◆ Required work: Could you copy every record exactly as it appears?

Materials provided below:

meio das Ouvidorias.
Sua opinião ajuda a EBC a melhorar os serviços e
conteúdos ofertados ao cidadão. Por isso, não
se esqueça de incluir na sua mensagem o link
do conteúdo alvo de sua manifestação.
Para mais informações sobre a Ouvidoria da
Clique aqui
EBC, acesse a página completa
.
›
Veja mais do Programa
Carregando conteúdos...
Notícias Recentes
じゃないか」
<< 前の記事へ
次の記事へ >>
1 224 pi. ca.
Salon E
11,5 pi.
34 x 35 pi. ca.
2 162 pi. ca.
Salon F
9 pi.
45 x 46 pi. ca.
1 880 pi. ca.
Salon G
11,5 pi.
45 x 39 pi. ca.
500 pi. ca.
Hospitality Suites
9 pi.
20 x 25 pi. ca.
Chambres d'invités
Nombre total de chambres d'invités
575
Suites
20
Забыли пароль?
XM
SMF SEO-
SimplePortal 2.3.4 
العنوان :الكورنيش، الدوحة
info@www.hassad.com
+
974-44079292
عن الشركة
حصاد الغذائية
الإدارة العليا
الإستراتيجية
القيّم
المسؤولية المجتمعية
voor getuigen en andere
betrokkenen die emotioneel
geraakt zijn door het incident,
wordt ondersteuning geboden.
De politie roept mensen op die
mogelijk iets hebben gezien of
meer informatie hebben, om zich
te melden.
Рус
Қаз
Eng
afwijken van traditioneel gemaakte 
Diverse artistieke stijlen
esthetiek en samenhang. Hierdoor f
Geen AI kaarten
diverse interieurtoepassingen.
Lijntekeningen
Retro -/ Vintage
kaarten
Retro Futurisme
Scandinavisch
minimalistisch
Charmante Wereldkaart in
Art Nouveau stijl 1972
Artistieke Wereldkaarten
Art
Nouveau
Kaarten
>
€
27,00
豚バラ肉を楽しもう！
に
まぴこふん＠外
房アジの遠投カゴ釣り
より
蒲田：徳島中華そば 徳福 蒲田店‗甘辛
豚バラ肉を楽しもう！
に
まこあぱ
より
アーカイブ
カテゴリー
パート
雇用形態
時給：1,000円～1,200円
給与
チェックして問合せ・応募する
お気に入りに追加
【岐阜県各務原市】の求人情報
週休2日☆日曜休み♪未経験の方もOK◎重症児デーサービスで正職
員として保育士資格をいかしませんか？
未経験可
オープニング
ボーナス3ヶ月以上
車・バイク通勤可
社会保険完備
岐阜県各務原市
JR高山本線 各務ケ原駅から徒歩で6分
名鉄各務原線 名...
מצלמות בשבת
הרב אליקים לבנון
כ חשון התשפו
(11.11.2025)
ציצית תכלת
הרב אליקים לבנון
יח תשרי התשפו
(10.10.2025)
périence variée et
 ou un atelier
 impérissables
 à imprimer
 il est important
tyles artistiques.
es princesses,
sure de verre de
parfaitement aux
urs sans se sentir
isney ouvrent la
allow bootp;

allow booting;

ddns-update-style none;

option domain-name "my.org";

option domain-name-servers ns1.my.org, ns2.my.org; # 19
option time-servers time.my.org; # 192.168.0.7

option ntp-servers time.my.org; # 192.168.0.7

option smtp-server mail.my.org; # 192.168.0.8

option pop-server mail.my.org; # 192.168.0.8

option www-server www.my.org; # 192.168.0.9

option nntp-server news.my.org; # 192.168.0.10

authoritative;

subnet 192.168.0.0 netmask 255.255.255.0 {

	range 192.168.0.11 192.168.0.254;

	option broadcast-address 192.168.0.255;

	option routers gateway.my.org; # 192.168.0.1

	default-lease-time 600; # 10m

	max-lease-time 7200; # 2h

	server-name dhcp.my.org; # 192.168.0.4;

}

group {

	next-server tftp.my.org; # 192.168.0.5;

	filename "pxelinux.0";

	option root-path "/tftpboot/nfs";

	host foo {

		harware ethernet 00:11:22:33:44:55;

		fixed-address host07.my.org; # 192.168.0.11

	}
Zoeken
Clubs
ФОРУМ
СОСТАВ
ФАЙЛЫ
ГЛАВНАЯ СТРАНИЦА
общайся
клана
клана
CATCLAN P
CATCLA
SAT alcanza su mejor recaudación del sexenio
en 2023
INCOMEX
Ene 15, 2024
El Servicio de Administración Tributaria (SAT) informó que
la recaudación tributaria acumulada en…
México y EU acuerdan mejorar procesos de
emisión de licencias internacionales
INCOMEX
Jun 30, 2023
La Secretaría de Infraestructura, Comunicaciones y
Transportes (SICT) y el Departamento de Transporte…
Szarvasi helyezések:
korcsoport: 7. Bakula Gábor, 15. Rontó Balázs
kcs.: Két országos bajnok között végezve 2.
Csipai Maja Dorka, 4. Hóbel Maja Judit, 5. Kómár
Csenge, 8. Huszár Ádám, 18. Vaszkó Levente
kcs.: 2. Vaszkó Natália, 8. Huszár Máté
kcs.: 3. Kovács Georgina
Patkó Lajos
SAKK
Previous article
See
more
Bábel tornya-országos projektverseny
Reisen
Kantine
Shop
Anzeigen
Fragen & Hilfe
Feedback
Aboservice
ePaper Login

End of Materials provided.

◆ Written answer:
meio das Ouvidorias.
Sua opinião ajuda a EBC a melhorar os serviços e
conteúdos ofertados ao cidadão. Por isso, não
se esqueça de incluir na sua mensagem o link
do conteúdo alvo de sua manifestação.
Para mais informações sobre a Ouvidoria da
Clique aqui
EBC, acesse a página completa
.
›
Veja mais do Programa
Carregando conteúdos...
Notícias Recentes
じゃないか」
<< 前の記事へ
次の記事へ >>
1 224 pi. ca.
Salon E
11,5 pi.
34 x 35 pi. ca.
2 162 pi. ca.
Salon F
9 pi.
45 x 46 pi. ca.
1 880 pi. ca.
Salon G
11,5 pi.
45 x 39 pi. ca.
500 pi. ca.
Hospitality Suites
9 pi.
20 x 25 pi. ca.
Chambres d'invités
Nombre total de chambres d'invités
575
Suites
20
Забыли пароль?
XM
SMF SEO-
SimplePortal 2.3.4 
العنوان :الكورنيش، الدوحة
info@www.hassad.com
+
974-44079292
عن الشركة
حصاد الغذائية
الإدارة العليا
الإستراتيجية
القيّم
المسؤولية المجتمعية
voor getuigen en andere
betrokkenen die emotioneel
geraakt zijn door het incident,
wordt ondersteuning geboden.
De politie roept mensen op die
mogelijk iets hebben gezien of
meer informatie hebben, om zich
te melden.
Рус
Қаз
Eng
afwijken van traditioneel gemaakte 
Diverse artistieke stijlen
esthetiek en samenhang. Hierdoor f
Geen AI kaarten
diverse interieurtoepassingen.
Lijntekeningen
Retro -/ Vintage
kaarten
Retro Futurisme
Scandinavisch
minimalistisch
Charmante Wereldkaart in
Art Nouveau stijl 1972
Artistieke Wereldkaarten
Art
Nouveau
Kaarten
>
€
27,00
豚バラ肉を楽しもう！
に
まぴこふん＠外
房アジの遠投カゴ釣り
より
蒲田：徳島中華そば 徳福 蒲田店‗甘辛
豚バラ肉を楽しもう！
に
まこあぱ
より
アーカイブ
カテゴリー
パート
雇用形態
時給：1,000円～1,200円
給与
チェックして問合せ・応募する
お気に入りに追加
【岐阜県各務原市】の求人情報
週休2日☆日曜休み♪未経験の方もOK◎重症児デーサービスで正職
員として保育士資格をいかしませんか？
未経験可
オープニング
ボーナス3ヶ月以上
車・バイク通勤可
社会保険完備
岐阜県各務原市
JR高山本線 各務ケ原駅から徒歩で6分
名鉄各務原線 名...
מצלמות בשבת
הרב אליקים לבנון
כ חשון התשפו
(11.11.2025)
ציצית תכלת
הרב אליקים לבנון
יח תשרי התשפו
(10.10.2025)
périence variée et
 ou un atelier
 impérissables
 à imprimer
 il est important
tyles artistiques.
es princesses,
sure de verre de
parfaitement aux
urs sans se sentir
isney ouvrent la
allow bootp;

allow booting;

ddns-update-style none;

option domain-name "my.org";

option domain-name-servers ns1.my.org, ns2.my.org; # 19
option time-servers time.my.org; # 192.168.0.7

option ntp-servers time.my.org; # 192.168.0.7

option smtp-server mail.my.org; # 192.168.0.8

option pop-server mail.my.org; # 192.168.0.8

option www-server www.my.org; # 192.168.0.9

option nntp-server news.my.org; # 192.168.0.10

authoritative;

subnet 192.168.0.0 netmask 255.255.255.0 {

	range 192.168.0.11 192.168.0.254;

	option broadcast-address 192.168.0.255;

	option routers gateway.my.org; # 192.168.0.1

	default-lease-time 600; # 10m

	max-lease-time 7200; # 2h

	server-name dhcp.my.org; # 192.168.0.4;

}

group {

	next-server tftp.my.org; # 192.168.0.5;

	filename "pxelinux.0";

	option root-path "/tftpboot/nfs";

	host foo {

		harware ethernet 00:11:22:33:44:55;

		fixed-address host07.my.org; # 192.168.0.11

	}
Zoeken
Clubs
ФОРУМ
СОСТАВ
ФАЙЛЫ
ГЛАВНАЯ СТРАНИЦА
общайся
клана
клана
CATCLAN P
CATCLA
SAT alcanza su mejor recaudación del sexenio
en 2023
INCOMEX
Ene 15, 2024
El Servicio de Administración Tributaria (SAT) informó que
la recaudación tributaria acumulada en…
México y EU acuerdan mejorar procesos de
emisión de licencias internacionales
INCOMEX
Jun 30, 2023
La Secretaría de Infraestructura, Comunicaciones y
Transportes (SICT) y el Departamento de Transporte…
Szarvasi helyezések:
korcsoport: 7. Bakula Gábor, 15. Rontó Balázs
kcs.: Két országos bajnok között végezve 2.
Csipai Maja Dorka, 4. Hóbel Maja Judit, 5. Kómár
Csenge, 8. Huszár Ádám, 18. Vaszkó Levente
kcs.: 2. Vaszkó Natália, 8. Huszár Máté
kcs.: 3. Kovács Georgina
Patkó Lajos
SAKK
Previous article
See
more
Bábel tornya-országos projektverseny
Reisen
Kantine
Shop
Anzeigen
Fragen & Hilfe
Feedback
Aboservice
ePaper Login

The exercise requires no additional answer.